I see Javascript 6 will add traditional class based inheritance, and one argument I hear is that classes are inherently much faster than prototypes because they can be optimized away by the compiler when doing (JIT) compilation to native code or to bytecode. That sort of makes sense to my mind, but I'm not nearly an advanced enough programmer to really understand this stuff.
The argument I always saw for prototypal inheritance (PI) was that it conserves memory, which is mostly a completely moot point these days. Personally, I like PI and always felt it "makes sense" in a dynamic language; like it is a luxury you can just as well afford if you already settled for the performance limitations of an interpreted dynamic language.
In C++, classes makes sense because of the limitations that comes with the C++ philosophy that everything takes a back seat to maximum possibility for performance.
Of course you can have PI in C++ and there is a well known design pattern for that, but I'm talking about built-in inheritance in a dynamic language.
If one was looking at the fastest possible implementation of prototypal inheritance in a fictional dynamic language, what would necessarily be the drawbacks with regards to performance vis-à-vis traditional classes?

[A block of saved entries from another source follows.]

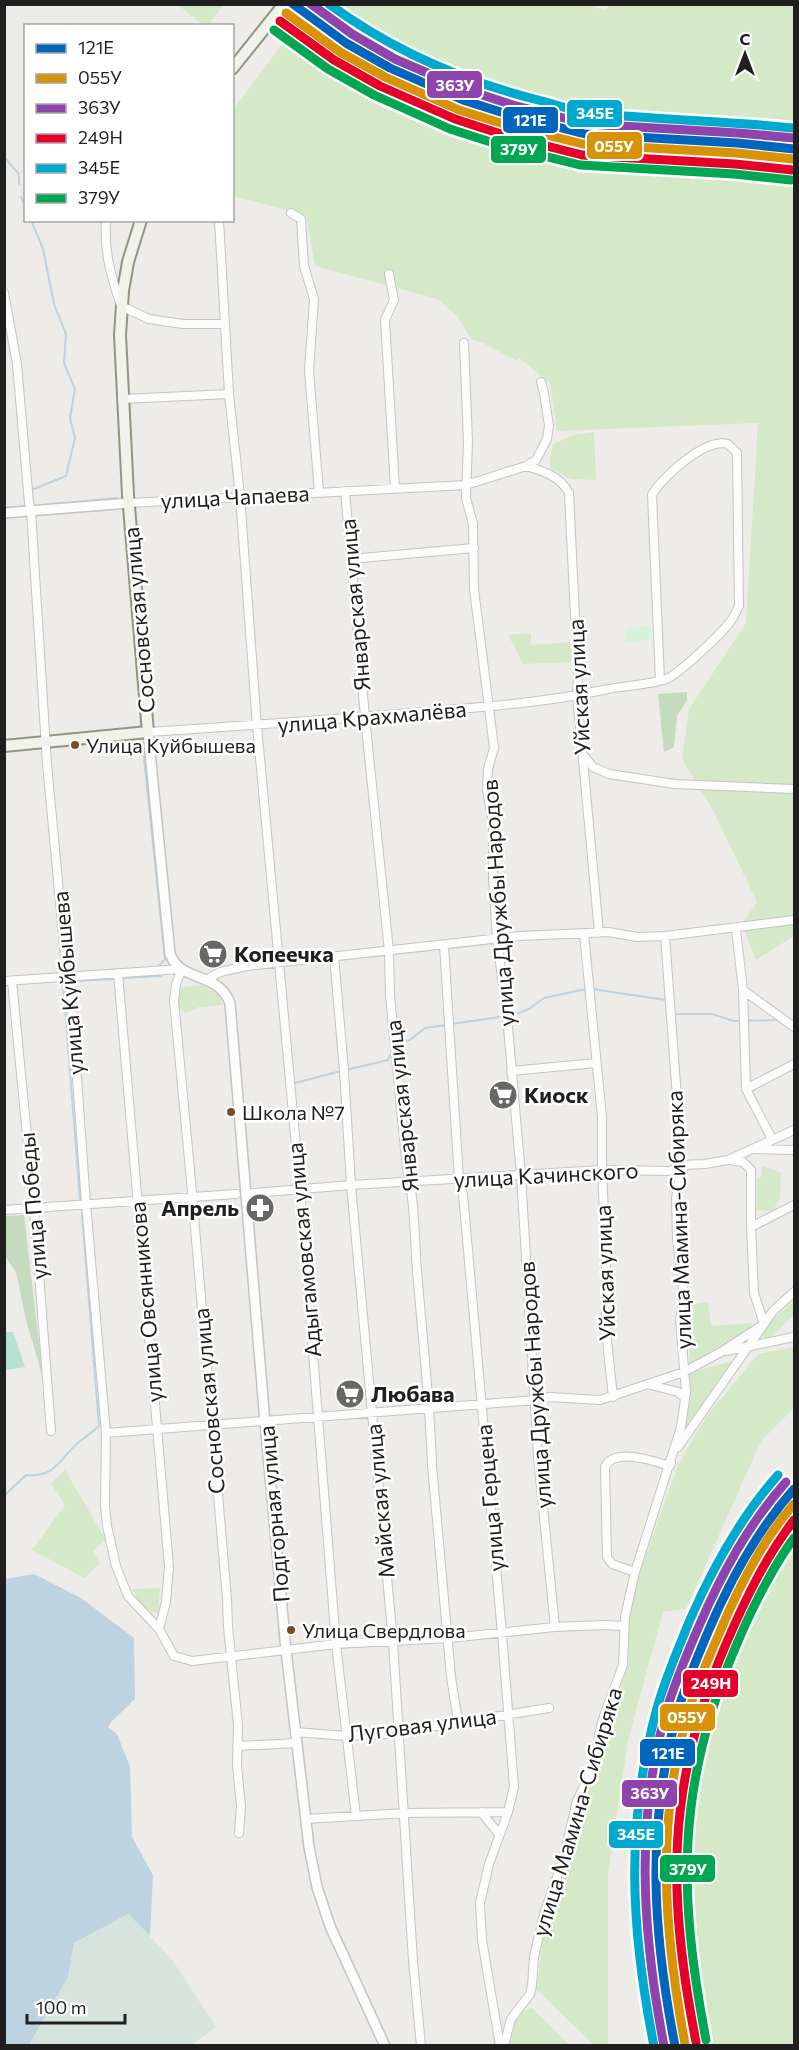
<svg xmlns="http://www.w3.org/2000/svg" width="799" height="2050" font-family="Commissioner,sans-serif">
<rect width="100%" height="100%" fill="#edece8"/>
<path fill="#d5e9c8" d="M 178,5 L 224,5 L 207,26 L 203,25 Z
M 586,5 L 606,10 L 611,4 L 794,5 L 794,132 L 686,121 L 561,112 L 350,23 L 322,5 Z
M 298,23 L 343,55 L 466,110 L 592,145 L 643,146 L 759,152 L 794,157 L 794,936 L 756,960 L 742,924 L 757,902 L 714,812 L 682,759 L 689,709 L 746,623 L 758,423 L 557,431 L 550,383 L 519,358 L 517,361 L 481,342 L 472,340 L 457,316 L 437,299 L 315,266 L 306,215 L 233,196 L 232,111 Z
M 594,432 L 596,480 L 571,479 L 550,468 L 550,457 L 553,444 L 574,435 Z
M 531,633 L 531,645 L 570,642 L 572,662 L 523,664 L 508,635 Z
M 201,985 L 219,995 L 223,1005 L 199,1007 L 185,1013 C 175,1007 177,1002 179,991 L 184,987 Z
M 761,1165 L 781,1173 L 780,1198 L 773,1211 L 757,1210 L 757,1178 L 762,1176 Z
M 794,1301 L 794,1315 L 767,1341 L 761,1335 L 775,1317 Z
M 708,1302 L 711,1326 L 752,1323 L 751,1330 L 690,1364 L 688,1305 Z
M 794,1347 L 794,1408 L 761,1441 L 686,1609 L 663,1612 L 628,1740 L 608,1874 L 608,2045 L 594,2045 L 537,1990 L 544,1923 L 562,1877 L 579,1805 L 597,1769 L 629,1661 L 629,1615 L 641,1569 L 678,1465 L 706,1417 L 758,1354 Z
M 733,1361 L 685,1433 L 689,1373 Z
M 65,1470 L 106,1540 L 93,1551 L 100,1563 L 84,1578 L 32,1550 L 65,1505 L 51,1483 Z
M 794,1533 L 794,2045 L 696,2045 L 675,1902 L 682,1791 L 719,1648 Z
M 160,1588 L 158,1613 C 144,1611 139,1601 132,1589 Z
M 532,2008 L 570,2045 L 510,2046 L 517,2014 Z"/>
<path fill="#c5dbbe" d="M 687,692 L 687,700 L 677,716 L 674,747 L 664,752 L 658,694 Z
M 24,1215 L 43,1378 L 26,1320 L 16,1272 L 5,1256 L 4,1216 Z"/>
<path fill="#d6e4dd" d="M 128,1914 L 171,1958 L 216,2027 L 191,2045 L 29,2046 L 68,1977 L 74,1943 Z"/>
<path fill="#d7f2db" d="M 650,626 L 651,640 L 626,642 L 625,628 Z"/>
<path fill="#b5e2d5" d="M 5,1332 L 13,1332 L 25,1367 L 6,1370 Z"/>
<path fill="#bdd3df" d="M 34,1574 L 81,1598 L 134,1638 L 135,1699 L 111,1722 L 108,1727 L 117,1734 L 130,1767 L 132,1837 L 153,1875 L 150,1936 L 128,1914 L 74,1943 L 68,1977 L 29,2045 L 5,2045 L 5,1579 Z"/>
<g fill="none" stroke-linecap="round" stroke-linejoin="round">
<path stroke="#bdd3df" stroke-width="2" d="M 4,157 L 19,174 L 19,184
M 21,197 L 26,208
M 31,220 L 43,249 L 54,304 L 66,334 L 64,363 L 75,389 L 70,418 L 75,438 L 66,476 L 34,489
M 33,506 L 117,498
M 4,508 L 27,506
M 133,611 L 141,728
M 143,748 L 165,959 L 160,965
M 58,920 L 62,973
M 121,978 L 161,976
M 74,981 L 116,979
M 68,982 L 63,982 L 80,1199
M 592,989 L 666,1000
M 673,1014 L 712,1014 L 734,1021 L 779,1020
M 452,1024 L 513,1015 L 529,1009 L 544,998 L 586,989
M 397,1042 L 410,1040 L 425,1028 L 446,1025
M 346,1070 L 388,1060 L 393,1050
M 295,1083 L 341,1071
M 4,1496 L 26,1475 C 57,1478 60,1457 80,1441 C 86,1436 93,1432 99,1426 L 82,1214"/>
<g stroke="#c4c4c2" stroke-width="10">
<path id="minor" d="M 291,213 L 301,219 L 304,266 L 314,299 L 309,371 L 319,492
M 106,220 C 104,253 111,276 121,306 L 149,319 L 183,324 L 225,324
M 219,220 L 229,394 L 240,496 L 257,726 L 300,1189 L 336,1644 L 356,1816
M 389,274 L 394,300 L 385,320 L 395,488
M 4,293 L 17,364 L 29,503 L 31,511 L 47,764 L 67,977 L 70,980 L 86,1204 L 106,1433 L 105,1506 L 107,1526 L 116,1566 L 128,1596 L 159,1629 L 174,1656 L 192,1661 L 336,1644 L 449,1638 L 555,1627 L 604,1625 L 624,1626
M 464,343 L 468,441 L 466,498 L 473,524 L 474,589 L 494,748 L 488,769 L 487,790 L 493,823 L 493,878 L 497,939 L 507,1016 L 521,1175 L 538,1457 L 555,1627
M 122,399 L 229,394
M 526,466 C 543,471 560,476 569,493 L 575,616 L 579,661 L 577,695 L 599,933
M 345,491 L 365,717 L 389,951 L 390,996 L 407,1169 C 416,1206 414,1245 418,1282 C 423,1343 430,1404 432,1465 L 451,1677 L 458,1722
M 129,503 L 466,485 L 526,466 L 536,460 L 547,439 L 549,426 L 544,393 L 541,382
M 350,559 L 474,548
M 148,732 C 239,726 331,720 422,712 C 483,707 543,703 603,690 C 621,686 649,685 666,679 C 678,675 721,634 730,622 C 734,617 736,612 739,606 L 737,453 L 728,444 C 705,438 662,477 652,495 L 660,680
M 584,756 L 593,767 L 609,774 L 675,784 L 794,789
M 736,929 L 743,990 L 746,1089 L 772,1139
M 584,934 L 602,1117 L 602,1170 L 606,1259 L 606,1331 L 613,1397
M 444,946 L 459,1179 L 463,1194 L 502,1634 L 514,1787 L 508,1812 L 489,1864 L 480,1903 L 482,1940 L 500,2046
M 334,956 L 344,1071 L 351,1185 L 393,1642 L 413,1961 L 421,2046
M 118,973 L 169,1567 L 166,1602 L 159,1629
M 208,979 L 220,972 L 247,966 L 520,936 L 608,932 L 637,937 L 665,936 L 794,920
M 4,981 L 182,969 L 176,984 L 174,1001 L 190,1170 L 227,1599 L 228,1627 L 238,1725 L 237,1766 L 241,1806 L 239,1833
M 12,981 L 34,1208 L 51,1431
M 743,990 L 794,1027
M 511,1071 L 596,1063
M 746,1089 L 794,1064
M 755,1149 L 794,1150
M 253,1193 L 351,1185 L 602,1170 L 670,1171 L 682,1165 L 705,1164 L 728,1160 L 794,1130
M 4,1210 L 236,1194
M 751,1227 L 794,1205
M 726,1351 L 794,1337
M 651,1385 L 678,1392 L 685,1398
M 106,1433 L 536,1400 L 550,1397 L 600,1400 L 684,1372 L 721,1352 L 764,1324 L 773,1311 L 794,1292
M 678,1447 L 764,1324 L 754,1293 L 751,1227 L 751,1170 L 743,1162 L 730,1160
M 635,1572 L 612,1564 L 607,1557 L 605,1467 C 614,1447 654,1461 670,1466 L 671,1463
M 295,1732 L 347,1736 L 385,1734 L 549,1708
M 237,1746 L 297,1743
M 481,1812 L 499,1834
M 306,1819 L 405,1813 L 508,1812
M 504,2046 L 511,2019 L 530,1994 L 532,1986 L 534,1957 L 544,1914 L 563,1860 L 577,1801 L 597,1759 L 599,1734 L 604,1716 L 623,1665 L 625,1617 L 635,1572 L 681,1427 L 686,1392 L 680,1319 L 684,1296 L 677,1239 L 676,1198 L 682,1165 L 665,936"/>
</g>
<g stroke="#c4c4c2" stroke-width="12">
<path id="tertiary" d="M 4,513 L 129,503
M 148,732 L 170,954 C 181,983 218,971 230,1003 L 265,1422 L 286,1650 L 309,1847 L 317,1887 L 330,1926 L 385,2046"/>
</g>
<g stroke="#929681" stroke-width="14">
<path id="secondary" d="M 232,69 L 284,4
M 4,746 L 148,732 L 128,495 L 120,335 L 123,291 L 128,262 L 141,220"/>
</g>
<use href="#minor" stroke="#fcfcfc" stroke-width="8"/>
<use href="#tertiary" stroke="#fcfcfc" stroke-width="9"/>
<use href="#secondary" stroke="#f1f3eb" stroke-width="10"/>
<g stroke="#fff" stroke-width="14">
<path id="rail-1" d="M 293,4 L 346,43 L 390,68 L 463,100 L 510,115 L 585,134 L 737,143 L 794,149
M 675,2046 C 653,1933 646,1830 676,1717 C 684,1688 696,1660 708,1632 C 730,1580 756,1532 794,1489"/>
</g>
<g stroke="#fff" stroke-width="14">
<path id="rail-2" d="M 286,13 L 340,52 L 385,77 L 459,110 L 507,125 L 583,144 L 736,153 L 793,159
M 685,2044 C 664,1932 655,1821 689,1710 C 697,1684 708,1659 719,1634 C 738,1588 761,1542 794,1504"/>
</g>
<g stroke="#fff" stroke-width="14">
<path id="rail-3" d="M 311,4 L 352,34 L 395,59 L 467,90 L 513,105 L 587,124 L 738,133 L 794,138
M 664,2046 C 642,1931 634,1815 669,1702 C 678,1676 688,1651 699,1626 C 722,1573 748,1525 786,1482"/>
</g>
<g stroke="#fff" stroke-width="14">
<path id="rail-4" d="M 280,21 L 334,60 L 380,86 L 455,119 L 504,135 L 582,155 L 735,164 L 792,170
M 696,2042 C 667,1895 666,1784 726,1644 C 745,1600 765,1558 794,1520"/>
</g>
<g stroke="#fff" stroke-width="14">
<path id="rail-5" d="M 329,4 C 393,51 465,82 542,101 C 558,105 575,112 591,113 C 658,120 727,121 794,128
M 654,2046 C 631,1931 625,1826 656,1712 C 664,1681 677,1652 689,1622 C 712,1569 739,1519 778,1475"/>
</g>
<g stroke="#fff" stroke-width="14">
<path id="rail-6" d="M 274,30 L 328,69 L 374,95 L 450,129 L 500,145 L 580,165 L 734,174 L 791,180
M 706,2040 C 678,1893 676,1786 736,1646 C 752,1608 770,1571 794,1538"/>
</g>
<use href="#rail-1" stroke="#0065bd" stroke-width="9"/>
<use href="#rail-2" stroke="#d79205" stroke-width="9"/>
<use href="#rail-3" stroke="#8e44ad" stroke-width="9"/>
<use href="#rail-4" stroke="#e4002b" stroke-width="9"/>
<use href="#rail-5" stroke="#00a9ce" stroke-width="9"/>
<use href="#rail-6" stroke="#00a651" stroke-width="9"/>
</g>
<defs>
<g id="supermarket-disc" transform="scale(1.5)"><circle r="9.5" fill="#676765" stroke="#fff"/><path d="M-6-5.5h2.5l.6 2H6L4.5 2H-2.5L-4.4-4H-6ZM-1.5 3.2a1.3 1.3 0 1 0 .1 0ZM3 3.2a1.3 1.3 0 1 0 .1 0Z" fill="#fff"/></g>
<g id="pharmacy-disc" transform="scale(1.5)"><circle r="9.5" fill="#676765" stroke="#fff"/><path d="M-2-6h4v4h4v4h-4v4h-4v-4h-4v-4h4Z" fill="#fff"/></g>
</defs>
<g fill-rule="evenodd">
<use href="#supermarket-disc" x="213" y="954"/>
<use href="#supermarket-disc" x="503" y="1095"/>
<use href="#pharmacy-disc" x="260" y="1208"/>
<use href="#supermarket-disc" x="350" y="1394"/>
</g>
<g fill="#7a4b2a" stroke="#fff" stroke-width="2">
<circle cx="75" cy="745" r="5"/>
<circle cx="231" cy="1112" r="5"/>
<circle cx="291" cy="1630" r="5"/>
</g>
<g text-anchor="middle" stroke-width="5" stroke-linejoin="round" paint-order="stroke">
<g font-size="20" fill="#1f1f1f" stroke="#fff" text-anchor="start">
<text x="86" y="753">Улица Куйбышева</text>
<text x="242" y="1120">Школа №7</text>
<text x="302" y="1638">Улица Свердлова</text>
</g>
<g font-size="22" fill="#1f1f1f" stroke="#fff">
<text transform="translate(235 497) rotate(-3)" y="8">улица Чапаева</text>
<text transform="translate(355 605) rotate(-95)" y="8">Январская улица</text>
<text transform="translate(139 620) rotate(-95)" y="8">Сосновская улица</text>
<text transform="translate(579 687) rotate(-93)" y="8">Уйская улица</text>
<text transform="translate(372 717) rotate(-5)" y="8">улица Крахмалёва</text>
<text transform="translate(498 903) rotate(-94)" y="8">улица Дружбы Народов</text>
<text transform="translate(68 983) rotate(-95)" y="8">улица Куйбышева</text>
<text transform="translate(402 1106) rotate(-96)" y="8">Январская улица</text>
<text transform="translate(546 1175) rotate(-3)" y="8">улица Качинского</text>
<text transform="translate(33 1206) rotate(-95)" y="8">улица Победы</text>
<text transform="translate(679 1220) rotate(-92)" y="8">улица Мамина-Сибиряка</text>
<text transform="translate(304 1250) rotate(-95)" y="8">Адыгамовская улица</text>
<text transform="translate(605 1273) rotate(-92)" y="8">Уйская улица</text>
<text transform="translate(146 1302) rotate(-95)" y="8">улица Овсянникова</text>
<text transform="translate(535 1385) rotate(-94)" y="8">улица Дружбы Народов</text>
<text transform="translate(209 1401) rotate(-95)" y="8">Сосновская улица</text>
<text transform="translate(490 1498) rotate(-95)" y="8">улица Герцена</text>
<text transform="translate(380 1501) rotate(-95)" y="8">Майская улица</text>
<text transform="translate(274 1514) rotate(-95)" y="8">Подгорная улица</text>
<text transform="translate(422 1725) rotate(-7)" y="8">Луговая улица</text>
<text transform="translate(577 1812) rotate(-73)" y="8">улица Мамина-Сибиряка</text>
</g>
<g font-size="22" font-weight="bold" fill="#1f1f1f" stroke="#fff" text-anchor="start">
<text x="234" y="962">Копеечка</text>
<text x="524" y="1103">Киоск</text>
<text x="239" y="1216" text-anchor="end">Апрель</text>
<text x="371" y="1402">Любава</text>
</g>
</g>
<g stroke="#fff" stroke-width="2">
<rect x="426" y="70" width="57" height="29" rx="6" fill="#8e44ad"/>
<rect x="566" y="99" width="57" height="29" rx="6" fill="#00a9ce"/>
<rect x="502" y="106" width="57" height="28" rx="6" fill="#0065bd"/>
<rect x="586" y="131" width="57" height="29" rx="6" fill="#d79205"/>
<rect x="490" y="135" width="57" height="29" rx="6" fill="#00a651"/>
<rect x="682" y="1669" width="57" height="29" rx="6" fill="#e4002b"/>
<rect x="659" y="1703" width="57" height="29" rx="6" fill="#d79205"/>
<rect x="639" y="1738" width="57" height="29" rx="6" fill="#0065bd"/>
<rect x="621" y="1779" width="57" height="29" rx="6" fill="#8e44ad"/>
<rect x="608" y="1820" width="56" height="29" rx="6" fill="#00a9ce"/>
<rect x="659" y="1854" width="57" height="29" rx="6" fill="#00a651"/>
</g>
<g font-size="16" text-anchor="middle" font-weight="bold" fill="#fff">
<text x="455" y="91">363У</text>
<text x="595" y="119">345Е</text>
<text x="530" y="126">121Е</text>
<text x="614" y="152">055У</text>
<text x="519" y="155">379У</text>
<text x="711" y="1689">249Н</text>
<text x="687" y="1723">055У</text>
<text x="668" y="1759">121Е</text>
<text x="650" y="1799">363У</text>
<text x="636" y="1840">345Е</text>
<text x="688" y="1875">379У</text>
</g>
<rect width="799" height="2050" fill="none" stroke="#1f1f1f" stroke-width="12"/>
<rect x="24" y="24" width="210" height="198" fill="#ffffff" stroke="#a5a5a5" stroke-width="1.5"/>
<rect x="36" y="44" width="30" height="9" fill="#0065bd" stroke="#a5a5a5" stroke-width="1.5"/>
<text x="78" y="54" font-size="18" fill="#1f1f1f">121Е</text>
<rect x="36" y="74" width="30" height="9" fill="#d79205" stroke="#a5a5a5" stroke-width="1.5"/>
<text x="78" y="84" font-size="18" fill="#1f1f1f">055У</text>
<rect x="36" y="104" width="30" height="9" fill="#8e44ad" stroke="#a5a5a5" stroke-width="1.5"/>
<text x="78" y="114" font-size="18" fill="#1f1f1f">363У</text>
<rect x="36" y="134" width="30" height="9" fill="#e4002b" stroke="#a5a5a5" stroke-width="1.5"/>
<text x="78" y="144" font-size="18" fill="#1f1f1f">249Н</text>
<rect x="36" y="164" width="30" height="9" fill="#00a9ce" stroke="#a5a5a5" stroke-width="1.5"/>
<text x="78" y="174" font-size="18" fill="#1f1f1f">345Е</text>
<rect x="36" y="194" width="30" height="9" fill="#00a651" stroke="#a5a5a5" stroke-width="1.5"/>
<text x="78" y="204" font-size="18" fill="#1f1f1f">379У</text>
<g transform="translate(745 54)" stroke="#ffffff" stroke-width="4.5" paint-order="stroke">
<path d="M0-4.5L10 22L0 15L-10 22Z" fill="#1f1f1f"/>
<text y="-9" font-size="16" font-weight="bold" text-anchor="middle" fill="#1f1f1f">С</text>
</g>
<path d="M27 2014v9h98v-9" fill="none" stroke="#1f1f1f" stroke-width="3"/>
<text x="36" y="2014" font-size="18" fill="#1f1f1f" stroke="#ffffff" stroke-width="4.5" paint-order="stroke">100 m</text>
</svg>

What if you add the feature to the fictional language that you can specify that some objects are "final" and their prototype chain cannot be changed at runtime? (Coexisting with traditional PI) Also add optional static typing or type hinting if that helps the prototypal language.
Since this might be considered a bit of a vague question, I'm adding:
I guess I'm looking for the thoughts on the subject from people who are more clever and more interested in language theory and/or compiler/interpreter writing than me. Hope that is still an ok question.
This is not about Javascript 6 at all, I just brought it up because Javascript is the most successful prototypal language and it is interesting that they are adding native classes even though Javascript seemed to be doing fine without them (both popularity wise and having some jaw-dropping benchmark improvements in the last few years). I'm also not saying that I believe or think that Javascript is slow.
Really, I'm more interested in learning more about programming languages, possibly with the goal of some day constructing my own dynamic language.
Best Answer
There's really two things to understand:
To illustrate the first claim, Ruby would be a flagship example of class based objects being abysmally slow. The problem generally persists throughout Smalltalk-like langauges, e.g. Objective-C, that employ message passing for method calls. The Objective-C runtime uses some nifty method caching to tackle the issue, but it did take them a while to get that far.
What makes method calls cheap is that the compiler (or JIT or runtime even) has some definite knowledge about the structure of an object. Be that explicitly given in terms of language features, or implicitly inferred from static analysis, the knowledge exists and the compiler can use that to optimize.
Now when the structure can change at runtime, this makes things a little tricky, because you need good heuristics to detect which portions of the code are worth being optimized at all (you want a good ratio between the frequency of the code being run to the frequency at which it changes and the cost of optimizing it), to get the best overall runtime characteristics.
So what is the point of classes in dynamic languages? Well, there must be one, because there's numerous JavaScript class systems (like that of Ext). Sure, familiarity for programmers used to classes is one reason. But the real benefit comes from helping to ensure explicit definitions of object types. Such a class definition is one (albeit complex) statement. With vanilla JavaScript constructors, you have a whole bunch of statements, that are grouped together, if you're lucky. The class structure is really just a side effect of imperative code, if you will. Class declarations are unsurprisingly meant to facilitate a more declarative style.
It's worth to note that the Self language that really made prototypal inheritance explicit (although it's really straight forward to achieve in a language with message passing), was created for an environment where you programmed a fully interactive system while it was running. You could actually see an object on screen. This allowed for a clean declaration that was still modifiable at runtime, because the declaration and the result were so intimately coupled. Without such a coupling, fiddling with object structure at runtime can quickly become an unintelligible mess that is really hard to fit in your brain, let alone reason about.
You can pretty much get prototypal inheritance if you have good support for delegation. You just delegate all unimplemented calls to an object that you consider a prototype and you're done. It's more flexible. However it's equally harder to optimize.